Ein derartiger Paradigmenwechsel könnte auch in der Obdachlosenfrage anstehen.
Hiess es früher, Obdachlosenheime seien die ideale Lösung, um Obdachlose langsam und schrittweise an reguläres Wohnen heranzuführen und zu gewöhnen, so scheint die Devise heute und für die Zukunft zu sein: Housing first.
Das wichtigste für Obdachlose ist also, möglichst schnell eine reguläre Wohnung zu bekommen, was die derzeit in Wien zahlreichen Obdachlosenheime des Fonds Soziales Wien als überflüssig erscheinen lassen könnte.
https://derstandard.at/2000105117711/Wie-Wien-Obdachlosigkeit-drastisch-reduzieren-soll
Es könnte also sein, dass Wien in den nächsten Jahren oder Jahrzehnten - egal, welche Partei oder welches Lager regiert - das Wiener Modell aufgibt und das Salzburger oder Skandinavische Modell übernimmt.
Und nicht nur, dass die Wiener Obdachlosenheime unnütz sind, sie könnten sich als kontraproduktiv erweisen, als Massnahme, die die Obdachlosen zusätzlich stigmatisiert (als "Sozialschmarotzer" beispielsweise) und die den Eindruck der Sozialverweigerer schafft ("Die Stadt tut soviel für Euch, und Ihr dankt es Ihr überhaupt nicht durch Wohnungsannahme" ). Auch hier sieht man: wenn es bei "Sozialen Themen" nur mehr um Wahlkampf geht und nur mehr darum, das andere Lager als "asozial", "ausbeuterisch" (Copyright Häupl) und "neoliberal" zu brandmarken, dann muss die Sozialpolitik gar nicht sozial sein. Der Asoziale Charakter, den Sozialpolitik vielfach hat, muss dann aus Wahlkampfgründen (und natürlich um die angeblich drohende Machtergreifung des Faschismus zu verhindern) von SPÖ- oder Grün-Nahen Medien und Journalisten vertuscht werden.

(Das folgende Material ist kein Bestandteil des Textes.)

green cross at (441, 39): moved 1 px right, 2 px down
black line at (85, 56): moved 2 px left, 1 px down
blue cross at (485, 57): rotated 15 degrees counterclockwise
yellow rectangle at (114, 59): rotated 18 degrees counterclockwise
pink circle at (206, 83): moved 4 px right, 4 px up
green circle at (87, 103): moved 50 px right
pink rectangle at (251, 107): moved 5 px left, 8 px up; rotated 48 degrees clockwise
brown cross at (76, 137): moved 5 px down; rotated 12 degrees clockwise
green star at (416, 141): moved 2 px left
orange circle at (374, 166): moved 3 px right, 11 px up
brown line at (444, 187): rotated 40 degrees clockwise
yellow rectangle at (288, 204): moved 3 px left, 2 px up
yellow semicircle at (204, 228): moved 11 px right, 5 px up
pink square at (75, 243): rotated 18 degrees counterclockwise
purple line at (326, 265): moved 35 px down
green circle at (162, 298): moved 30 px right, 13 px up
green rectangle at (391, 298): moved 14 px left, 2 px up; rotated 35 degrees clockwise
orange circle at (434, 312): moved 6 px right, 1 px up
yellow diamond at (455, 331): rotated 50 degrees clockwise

https://derstandard.at/2000076183313/Housing-First-Wohnungen-fuer-54-Obdachlose
Ich bin selbst möglicherweise ein Anlassfall dafür, weil in meinem Fall wie in vielen die Obdachlosenheime keine Heranführung an reguläres Wohnen bewirkte, sondern nur eine Winterüberbrückungsfunktion für neuerliche Obdachlosigkeit im Frühjahr hatte.

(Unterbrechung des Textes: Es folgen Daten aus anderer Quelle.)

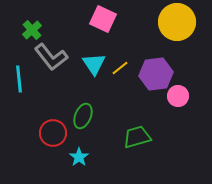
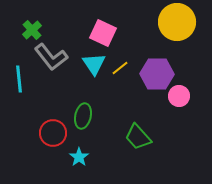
pink square: moved 14 px down
purple hexagon: moved 1 px right; rotated 8 degrees clockwise
pink circle: moved 1 px right
green ellipse: rotated 10 degrees counterclockwise
green trapezoid: moved 1 px right; rotated 116 degrees counterclockwise
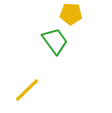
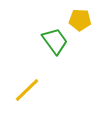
yellow pentagon: moved 9 px right, 6 px down
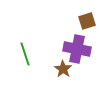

Es ist auch unrealistisch zu erwarten, dass die hohen Mietkosten von Leuten leichter bewältigbar sind, nur weil sie in einem Obdachlosenheim wohnten.

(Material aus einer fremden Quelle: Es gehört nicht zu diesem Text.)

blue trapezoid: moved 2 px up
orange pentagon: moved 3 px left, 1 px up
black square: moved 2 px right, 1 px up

Vielmehr dürfte das umgekehrte eintreten: wer einmal zu niedrigen Nutzungsbeiträgen (oder überhaupt gratis) in einem Obdachlosenheim wohnte, der dürfte die Mietpreise in Wien (insbesondere im Zentrum) sowieso als horrend empfinden und daher Mietverhältnisse scheuen und alles andere bevorzugen, darunter auch Obdachlosigkeit.
Womit die Obdachlosenheime genau das Gegenteil des Beabsichtigten erreichen: nämlich ein Wegführen von der Wohnung, kein Hinführen an die Wohnung.
Auch kleine "Gemeinheiten" in Obdachlosenheimen wie Sexverbot, Besuchsverbot, Konflikte zwischen Verschiedenen Obdachlosenheiminsassen inklusive Betrug, räuberisches oder aggressives Borgen, etc., die durch die heterogene Herkunftsstruktur vielleicht begünstigt werden, könnten sich als vertreibungstechnisch-wirkungslos wegen der hohen Mietpreise erweisen.
Obdachlosenheime haben als Angestellte einen Mix aus Beschäftigten und Zivildienern, und gerüchteweise landen als Beschäftigte in Obdachlosenheimen manchmal diejenigen, die sich in Beamtenbereichen ein schweres Dienstversagen zuschulden kommen liessen.
Den skandinavischen Berichten, dass ein Nicht-Obdachloser den Staat 15.000 Euro (egal, ob pro Jahr oder insgesamt) verursachen durch Gerichtskosten, etc., stehe ich skeptisch gegenüber.
Der Begriff des "Paradigmenwechsels" wurde sehr wesentlich geprägt von Thomas S. Kuhn in seinem Buch "Die Struktur der wissenschaftlichen Revolutionen", in dem er den Übergang von Newtons Physik zu Einsteins Relativitätstheorie als "Paradigmenwechsel" beschrieb.